An enormous magma dome is growing under the Greek Island of Santorini, while pressures are building inside Japan’s Mt. Fuji. And things aren’t so quiet right here in the US either!
A new survey suggests that the chamber of molten rock beneath Santorini’s volcano expanded 30-40 MILLION cubic feet between January 2011 and April 2012. Santorini had its last major eruption 3,600 years ago, burying the islands of Santorini under tons of pumice. The amount of molten rock that has arrived beneath Santorini in the past year is the equivalent of about 10-20 years growth of the volcano.
Meanwhile, Mt. Fuji’s internal pressure is now greater than it was before its last eruption in 1720. While volcanologists do not believe that the increase in the size of Santorini’s magma dome warns of a new eruption, there is concern that Mt.

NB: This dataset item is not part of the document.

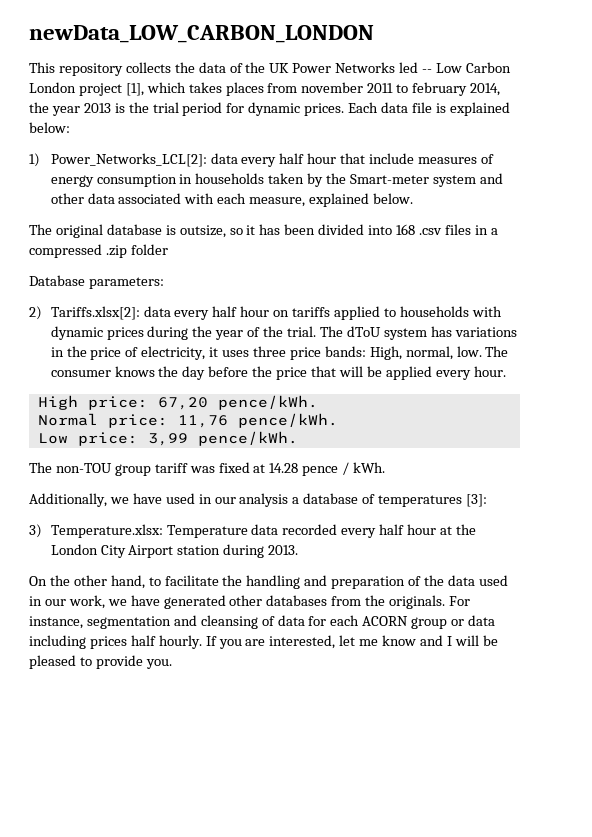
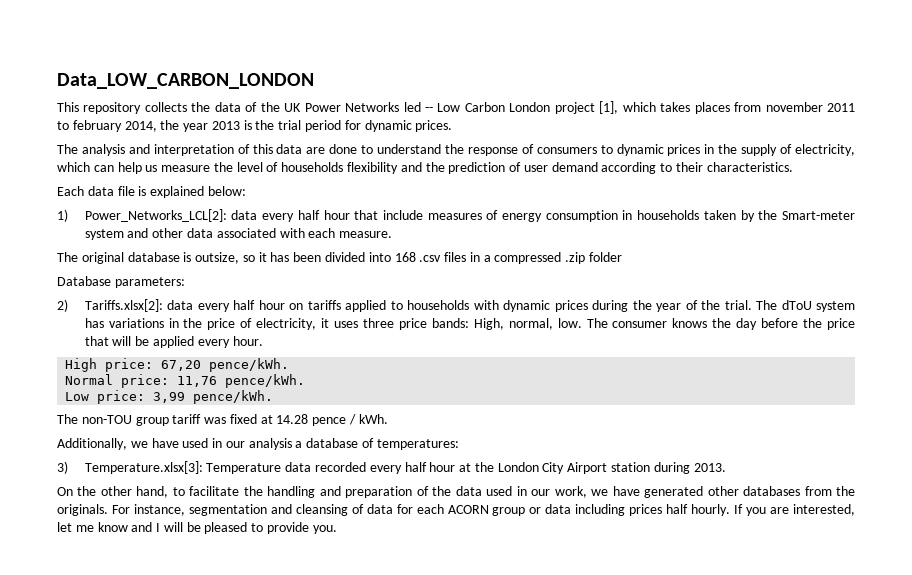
[29,25,374,43] newData_LOW_CARBON_LONDON -> [57,73,314,89] Data_LOW_CARBON_LONDON
(345, 109) none -> [57,144,855,156] [57,162,793,174] // The analysis and interpretation of this data are done to understand the response of consumers to dynamic prices in the supply of electricity, which can help us measure the level of households flexibility and the prediction of user demand according to their characteristics. //
[249,193,413,207] measure, explained below. -> [339,231,393,238] measure.
[378,494,488,507] temperatures [3]: -> [376,439,459,450] temperatures:
[50,524,163,538] Temperature.xlsx: -> [84,461,203,474] Temperature.xlsx[3]:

Fuji could be close to erupting, which would be another incredible disaster for Japan.
Pressure in the magma chamber beneath the volcano has drastically increased after the tsunami in March 2011 and a magnitude 6.4 quake near the volcano four days later, and is currently higher than it was before the last eruption 300 years ago in 1707.
What worries volcanologists is that the 1707 eruption in 1707 was probably influenced, if not triggered, by an earthquake. The Volcano Discovery site quotes a spokesman for the National Research Institute for Earth Science and Disaster Prevention as saying, "It’s possible for Mount Fuji to erupt even several years after the March 2011 earthquake, therefore we need to be careful about the development."